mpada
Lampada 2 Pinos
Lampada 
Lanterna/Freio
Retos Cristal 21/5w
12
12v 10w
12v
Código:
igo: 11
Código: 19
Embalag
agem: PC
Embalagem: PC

● **WHAT YOU ARE ASKED TO DO**:
The records above must be transcribed line for line, exactly.

● **RESULT OF THE TASK**:
mpada
Lampada 2 Pinos
Lampada 
Lanterna/Freio
Retos Cristal 21/5w
12
12v 10w
12v
Código:
igo: 11
Código: 19
Embalag
agem: PC
Embalagem: PC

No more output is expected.